◆ **Problem to work on**
Take the material below and output exactly the run of lines from the one containing "14: (556, 133, 10.17)" down to the one containing "38: (453, 190, 1.25)", with both included.

◆ **Data to process**
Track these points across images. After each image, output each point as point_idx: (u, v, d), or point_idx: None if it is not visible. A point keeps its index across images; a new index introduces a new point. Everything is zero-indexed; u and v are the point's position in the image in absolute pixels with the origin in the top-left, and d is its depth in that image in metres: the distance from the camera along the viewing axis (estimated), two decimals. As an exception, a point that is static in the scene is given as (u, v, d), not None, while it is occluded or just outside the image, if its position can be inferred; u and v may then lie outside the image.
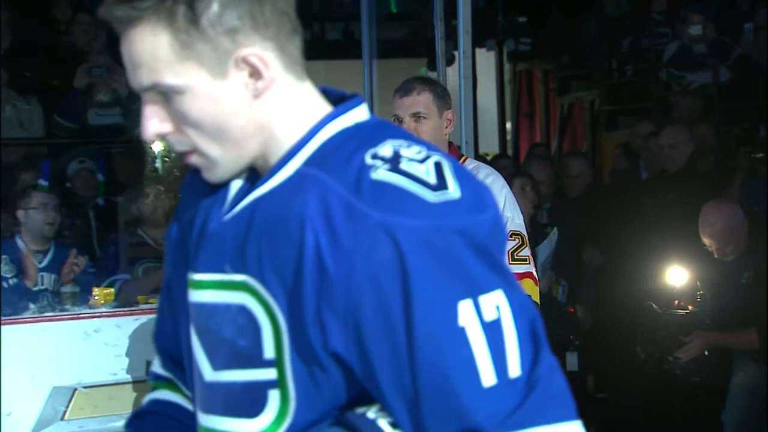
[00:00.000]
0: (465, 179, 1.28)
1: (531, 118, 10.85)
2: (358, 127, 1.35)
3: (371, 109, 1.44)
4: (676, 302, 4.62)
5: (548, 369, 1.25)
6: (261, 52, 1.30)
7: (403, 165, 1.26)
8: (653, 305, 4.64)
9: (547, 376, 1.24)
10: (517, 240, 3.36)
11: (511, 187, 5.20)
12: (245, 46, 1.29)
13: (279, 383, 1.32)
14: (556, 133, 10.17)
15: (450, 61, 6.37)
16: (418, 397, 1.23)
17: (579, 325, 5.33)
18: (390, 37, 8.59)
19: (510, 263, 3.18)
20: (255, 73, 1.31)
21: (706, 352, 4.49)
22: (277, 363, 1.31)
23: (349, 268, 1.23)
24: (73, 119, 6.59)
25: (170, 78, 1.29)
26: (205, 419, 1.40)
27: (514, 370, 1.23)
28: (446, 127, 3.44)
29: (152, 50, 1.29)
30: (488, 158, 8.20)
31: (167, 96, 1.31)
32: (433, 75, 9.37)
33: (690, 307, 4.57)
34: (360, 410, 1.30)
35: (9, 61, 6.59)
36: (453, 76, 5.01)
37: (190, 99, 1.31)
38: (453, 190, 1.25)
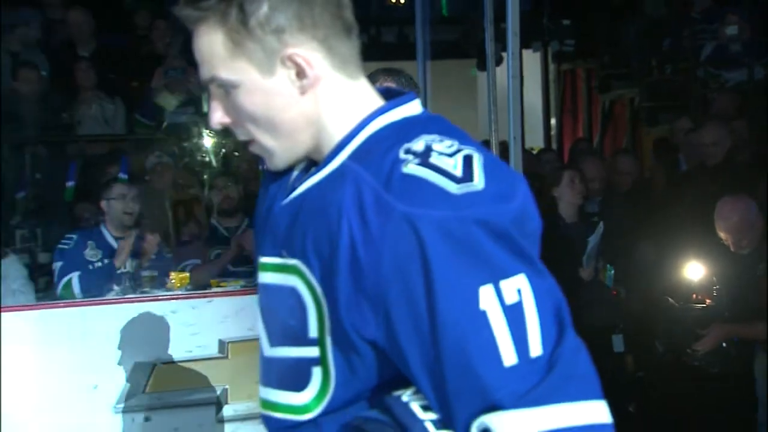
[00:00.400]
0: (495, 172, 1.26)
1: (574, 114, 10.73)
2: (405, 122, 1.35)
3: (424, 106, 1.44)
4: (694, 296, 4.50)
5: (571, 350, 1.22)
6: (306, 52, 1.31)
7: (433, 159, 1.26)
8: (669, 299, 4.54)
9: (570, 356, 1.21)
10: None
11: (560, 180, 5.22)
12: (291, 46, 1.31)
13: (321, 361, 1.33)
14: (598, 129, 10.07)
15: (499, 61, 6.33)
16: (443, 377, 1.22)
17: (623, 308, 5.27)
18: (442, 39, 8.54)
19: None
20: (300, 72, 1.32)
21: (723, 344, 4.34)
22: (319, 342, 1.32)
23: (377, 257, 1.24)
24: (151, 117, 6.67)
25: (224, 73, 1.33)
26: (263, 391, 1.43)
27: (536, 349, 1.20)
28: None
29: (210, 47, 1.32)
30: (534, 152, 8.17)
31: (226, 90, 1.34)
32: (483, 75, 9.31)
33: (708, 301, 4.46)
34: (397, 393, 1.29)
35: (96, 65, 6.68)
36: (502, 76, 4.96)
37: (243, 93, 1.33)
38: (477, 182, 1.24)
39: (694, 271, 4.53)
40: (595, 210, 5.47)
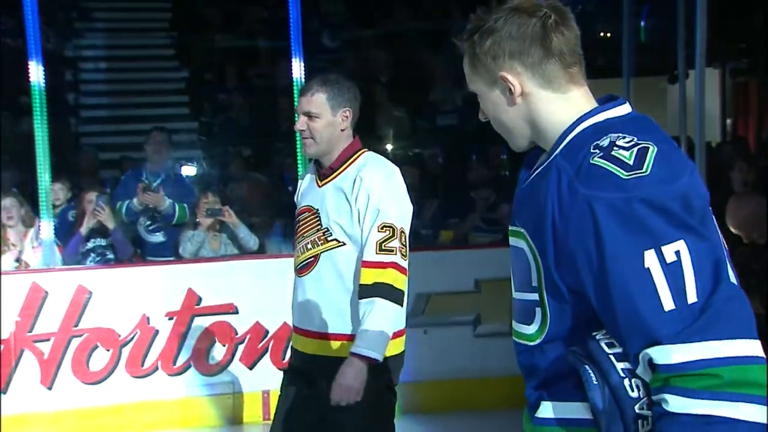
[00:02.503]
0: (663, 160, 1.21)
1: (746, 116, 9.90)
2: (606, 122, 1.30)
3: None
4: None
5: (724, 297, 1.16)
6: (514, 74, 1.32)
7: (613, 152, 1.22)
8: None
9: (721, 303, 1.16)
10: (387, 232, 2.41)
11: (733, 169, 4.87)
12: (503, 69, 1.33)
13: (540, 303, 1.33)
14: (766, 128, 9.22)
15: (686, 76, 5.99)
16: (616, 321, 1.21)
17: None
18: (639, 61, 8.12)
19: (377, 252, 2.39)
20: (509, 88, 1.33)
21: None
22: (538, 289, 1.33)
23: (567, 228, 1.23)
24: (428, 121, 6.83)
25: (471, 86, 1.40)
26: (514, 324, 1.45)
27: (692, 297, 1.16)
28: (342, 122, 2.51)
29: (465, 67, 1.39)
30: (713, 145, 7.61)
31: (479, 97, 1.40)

◆ **Task answer**
14: (556, 133, 10.17)
15: (450, 61, 6.37)
16: (418, 397, 1.23)
17: (579, 325, 5.33)
18: (390, 37, 8.59)
19: (510, 263, 3.18)
20: (255, 73, 1.31)
21: (706, 352, 4.49)
22: (277, 363, 1.31)
23: (349, 268, 1.23)
24: (73, 119, 6.59)
25: (170, 78, 1.29)
26: (205, 419, 1.40)
27: (514, 370, 1.23)
28: (446, 127, 3.44)
29: (152, 50, 1.29)
30: (488, 158, 8.20)
31: (167, 96, 1.31)
32: (433, 75, 9.37)
33: (690, 307, 4.57)
34: (360, 410, 1.30)
35: (9, 61, 6.59)
36: (453, 76, 5.01)
37: (190, 99, 1.31)
38: (453, 190, 1.25)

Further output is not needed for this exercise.